How Does the Brain Look Like on Yoghurt?

“Seeing is believing.”
“Is it? What about touching?”
Little Red Riding Hoods Father and Little Red Riding Hood in “The Company of Wolves”

SciencePorn (yup, such a Twitter account exists, and it is what you think it is) had an interesting tweet online:

science_porn_brain.png

I think this is a beautiful example of a case where you can easily go wrong with confidence — because it is just so obvious and plausible. And it might well be the case. But there’s (at least) another explanation. These areas can light up whenever a person … puts something into his/her body. You only see the similarities here. But similar to Tufte’s comment about reasoning about causality:

“in reasoning about causality, variations in the cause must be explicitly and measurably linked to variations in the effect”.
Tufte (1997)

you need to see images of other cases where these areas do not light up. These two pictures, while certainly seeming to point out the similarities between sugar and a highly effective drug, do not proof anything. Not unless you show that these areas stay dark when the person eats, I don’t know, perhaps yoghurt.

And if you do, does it show that sugar is as pleasurable/addictive as cocaine? I don’t know. I’m not a neuro-scientist. That’s not the issue here, the argument itself is. Because I know a bit about making an argument and this ain’t it.

# EXTRACTED MATERIAL:
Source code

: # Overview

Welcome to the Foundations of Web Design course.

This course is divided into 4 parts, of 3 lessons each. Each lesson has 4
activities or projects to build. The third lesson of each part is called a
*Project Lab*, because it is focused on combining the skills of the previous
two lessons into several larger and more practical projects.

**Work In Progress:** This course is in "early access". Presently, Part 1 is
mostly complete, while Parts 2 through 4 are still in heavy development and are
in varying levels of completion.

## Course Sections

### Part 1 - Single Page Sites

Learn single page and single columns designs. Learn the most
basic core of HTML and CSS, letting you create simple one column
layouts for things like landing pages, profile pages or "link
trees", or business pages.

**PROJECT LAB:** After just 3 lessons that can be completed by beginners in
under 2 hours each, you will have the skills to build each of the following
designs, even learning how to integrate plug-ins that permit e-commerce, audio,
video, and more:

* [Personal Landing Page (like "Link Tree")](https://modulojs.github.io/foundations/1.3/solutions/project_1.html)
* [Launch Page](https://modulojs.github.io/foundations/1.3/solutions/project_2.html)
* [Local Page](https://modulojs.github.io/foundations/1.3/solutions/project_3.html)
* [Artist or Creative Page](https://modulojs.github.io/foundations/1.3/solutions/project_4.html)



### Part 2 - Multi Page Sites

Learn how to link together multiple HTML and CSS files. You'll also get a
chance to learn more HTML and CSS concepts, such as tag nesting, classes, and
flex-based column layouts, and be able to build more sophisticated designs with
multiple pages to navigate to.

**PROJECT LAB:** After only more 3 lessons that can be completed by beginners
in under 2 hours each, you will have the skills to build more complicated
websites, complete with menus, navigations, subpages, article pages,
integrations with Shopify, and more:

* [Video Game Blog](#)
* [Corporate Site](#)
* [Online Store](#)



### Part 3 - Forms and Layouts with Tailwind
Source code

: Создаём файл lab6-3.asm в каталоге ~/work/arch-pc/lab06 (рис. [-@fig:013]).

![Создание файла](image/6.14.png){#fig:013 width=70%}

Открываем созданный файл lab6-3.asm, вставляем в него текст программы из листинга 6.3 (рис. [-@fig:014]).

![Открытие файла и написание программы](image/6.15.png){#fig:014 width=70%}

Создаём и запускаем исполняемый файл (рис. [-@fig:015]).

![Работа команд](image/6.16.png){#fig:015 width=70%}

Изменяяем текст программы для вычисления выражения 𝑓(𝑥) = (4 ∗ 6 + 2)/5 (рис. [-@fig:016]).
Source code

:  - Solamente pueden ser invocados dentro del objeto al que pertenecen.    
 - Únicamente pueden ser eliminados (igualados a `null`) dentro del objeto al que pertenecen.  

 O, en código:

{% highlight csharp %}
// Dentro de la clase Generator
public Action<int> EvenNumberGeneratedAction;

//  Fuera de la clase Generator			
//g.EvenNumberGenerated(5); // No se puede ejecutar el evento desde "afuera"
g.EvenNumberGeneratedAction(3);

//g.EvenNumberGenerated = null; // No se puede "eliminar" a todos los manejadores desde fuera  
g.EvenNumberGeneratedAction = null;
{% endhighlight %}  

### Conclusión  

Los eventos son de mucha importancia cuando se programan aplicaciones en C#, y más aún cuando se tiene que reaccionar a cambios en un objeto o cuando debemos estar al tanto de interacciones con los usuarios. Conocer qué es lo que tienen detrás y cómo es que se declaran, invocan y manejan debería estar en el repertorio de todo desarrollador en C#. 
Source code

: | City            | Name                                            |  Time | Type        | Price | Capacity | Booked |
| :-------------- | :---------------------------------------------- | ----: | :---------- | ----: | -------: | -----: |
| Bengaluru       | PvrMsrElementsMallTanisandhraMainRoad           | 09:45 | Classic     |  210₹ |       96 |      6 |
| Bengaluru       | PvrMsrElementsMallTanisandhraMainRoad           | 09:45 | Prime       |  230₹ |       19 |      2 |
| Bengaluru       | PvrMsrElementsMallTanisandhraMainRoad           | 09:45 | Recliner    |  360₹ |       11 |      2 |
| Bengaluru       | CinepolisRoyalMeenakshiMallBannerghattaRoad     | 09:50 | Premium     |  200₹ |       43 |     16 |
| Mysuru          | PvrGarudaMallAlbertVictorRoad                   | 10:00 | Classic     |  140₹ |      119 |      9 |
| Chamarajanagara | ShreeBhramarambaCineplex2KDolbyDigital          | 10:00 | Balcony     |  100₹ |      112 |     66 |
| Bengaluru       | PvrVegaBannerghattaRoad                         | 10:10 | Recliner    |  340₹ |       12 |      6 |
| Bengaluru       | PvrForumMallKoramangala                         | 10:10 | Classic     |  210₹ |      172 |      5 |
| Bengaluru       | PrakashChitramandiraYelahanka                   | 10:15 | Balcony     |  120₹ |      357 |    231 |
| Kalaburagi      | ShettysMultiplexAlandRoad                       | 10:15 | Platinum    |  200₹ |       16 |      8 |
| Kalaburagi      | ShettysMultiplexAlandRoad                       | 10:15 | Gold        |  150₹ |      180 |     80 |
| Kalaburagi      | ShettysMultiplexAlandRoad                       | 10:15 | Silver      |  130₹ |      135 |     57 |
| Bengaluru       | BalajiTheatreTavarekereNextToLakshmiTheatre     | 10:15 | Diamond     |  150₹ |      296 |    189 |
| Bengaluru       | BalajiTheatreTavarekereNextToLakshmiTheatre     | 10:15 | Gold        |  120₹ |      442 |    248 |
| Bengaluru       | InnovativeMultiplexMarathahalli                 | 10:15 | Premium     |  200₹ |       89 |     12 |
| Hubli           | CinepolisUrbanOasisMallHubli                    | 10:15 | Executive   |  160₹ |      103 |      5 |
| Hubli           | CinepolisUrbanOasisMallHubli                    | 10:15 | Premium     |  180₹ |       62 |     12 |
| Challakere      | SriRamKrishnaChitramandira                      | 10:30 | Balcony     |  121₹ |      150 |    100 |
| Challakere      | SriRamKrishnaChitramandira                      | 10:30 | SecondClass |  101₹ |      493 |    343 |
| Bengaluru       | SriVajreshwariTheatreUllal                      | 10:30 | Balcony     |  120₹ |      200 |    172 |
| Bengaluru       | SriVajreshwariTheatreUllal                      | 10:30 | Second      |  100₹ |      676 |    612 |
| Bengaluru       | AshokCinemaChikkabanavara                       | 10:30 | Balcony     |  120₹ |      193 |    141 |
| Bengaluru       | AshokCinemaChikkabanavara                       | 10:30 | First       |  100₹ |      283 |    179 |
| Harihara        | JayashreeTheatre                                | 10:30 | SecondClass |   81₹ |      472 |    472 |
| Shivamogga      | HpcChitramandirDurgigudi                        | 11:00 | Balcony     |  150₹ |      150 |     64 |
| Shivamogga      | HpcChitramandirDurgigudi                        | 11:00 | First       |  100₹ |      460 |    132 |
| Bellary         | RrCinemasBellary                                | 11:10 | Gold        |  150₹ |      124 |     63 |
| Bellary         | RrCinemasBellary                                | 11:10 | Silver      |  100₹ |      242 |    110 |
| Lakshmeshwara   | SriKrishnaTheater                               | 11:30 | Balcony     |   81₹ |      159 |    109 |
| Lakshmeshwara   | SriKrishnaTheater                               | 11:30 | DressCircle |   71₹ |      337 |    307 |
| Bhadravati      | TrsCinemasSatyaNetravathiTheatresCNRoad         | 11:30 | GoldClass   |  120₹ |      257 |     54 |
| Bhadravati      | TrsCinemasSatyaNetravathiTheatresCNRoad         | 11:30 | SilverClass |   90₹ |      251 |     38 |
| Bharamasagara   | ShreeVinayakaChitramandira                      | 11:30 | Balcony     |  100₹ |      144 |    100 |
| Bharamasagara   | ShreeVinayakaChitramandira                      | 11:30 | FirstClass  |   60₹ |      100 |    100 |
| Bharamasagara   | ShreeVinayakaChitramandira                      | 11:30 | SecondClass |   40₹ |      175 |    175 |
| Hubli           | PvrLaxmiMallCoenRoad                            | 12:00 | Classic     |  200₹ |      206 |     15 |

# WORK ORDER A:
In the post about sugar and brain scans, change "cocaine" to "heroin" and write out the passage from "And if you do, does" up to and including "this ain’t it.".
# WORK ORDER B:
Condense the paragraph of the post about sugar and brain scans that begins "I think this is a beautiful example" into a short bulleted list that keeps its main points.
# WORK ORDER C:
Resume the post about sugar and brain scans and keep writing from the point where it stops.
None of the rows are needed for what follows.

# OUTPUT A:
And if you do, does it show that sugar is as pleasurable/addictive as heroin? I don’t know. I’m not a neuro-scientist. That’s not the issue here, the argument itself is. Because I know a bit about making an argument and this ain’t it.

# OUTPUT B:
- The tweet is an example of how easy it is to go wrong with confidence because a conclusion looks obvious and plausible.
- The conclusion might well be right, but there is at least one other explanation.
- The same areas may light up whenever a person puts something into his or her body.
- Only the similarities are shown, yet Tufte's point on causality applies: variations in the cause must be measurably linked to variations in the effect.

# OUTPUT C:
So if someone shows you “proof” that two things lead to the same results, ask for evidence that different things do not lead to similar results. It might just be a default. And with images, even ones as pretty and plausible as this one, the question is always: What is not shown. Of the image, or of cases/other groups that are excluded. That happens a lot, especially when it comes to “plausible” topics where the public already has an “ideological correct” opinion that just needs to be driven home. Reality, of course, doesn’t care much for ideology. Whether you do, esp. when reality might be more differentiated, is up to you.

 

P.S.: Where exactly was this study done? I mean, did they really give some of the participants cocaine? And yup, that’s another good question to ask. Google image search hints to the image being used in the documentary “Fed Up” by Stephanie Soechtig. Hmm, I would probably have a look at it to get further clues. Nah, it’s almost 2am, time to sleep.

 

Literature:

Tufte, E. R. (1997). Visual and Statistical Thinking: Displays of Evidence for Making Decisions. Cheshire, CT: Graphics Press.

2 Comments

  1. But highly relevant of course is what the control conditions were in the studies? It is highly likely that the studies controlled for some neutral stimulus. Brain activation is always the result of a deduction of two conditions. Never simply the activation as a result of 1 type of stimulus.

  2. That’s a good point, I didn’t think about it. And sure, it would have to be the same control condition when it comes to less presumably-druggy kinds of stimuli. And these are all questions which are not obvious when images are send around on Twitter.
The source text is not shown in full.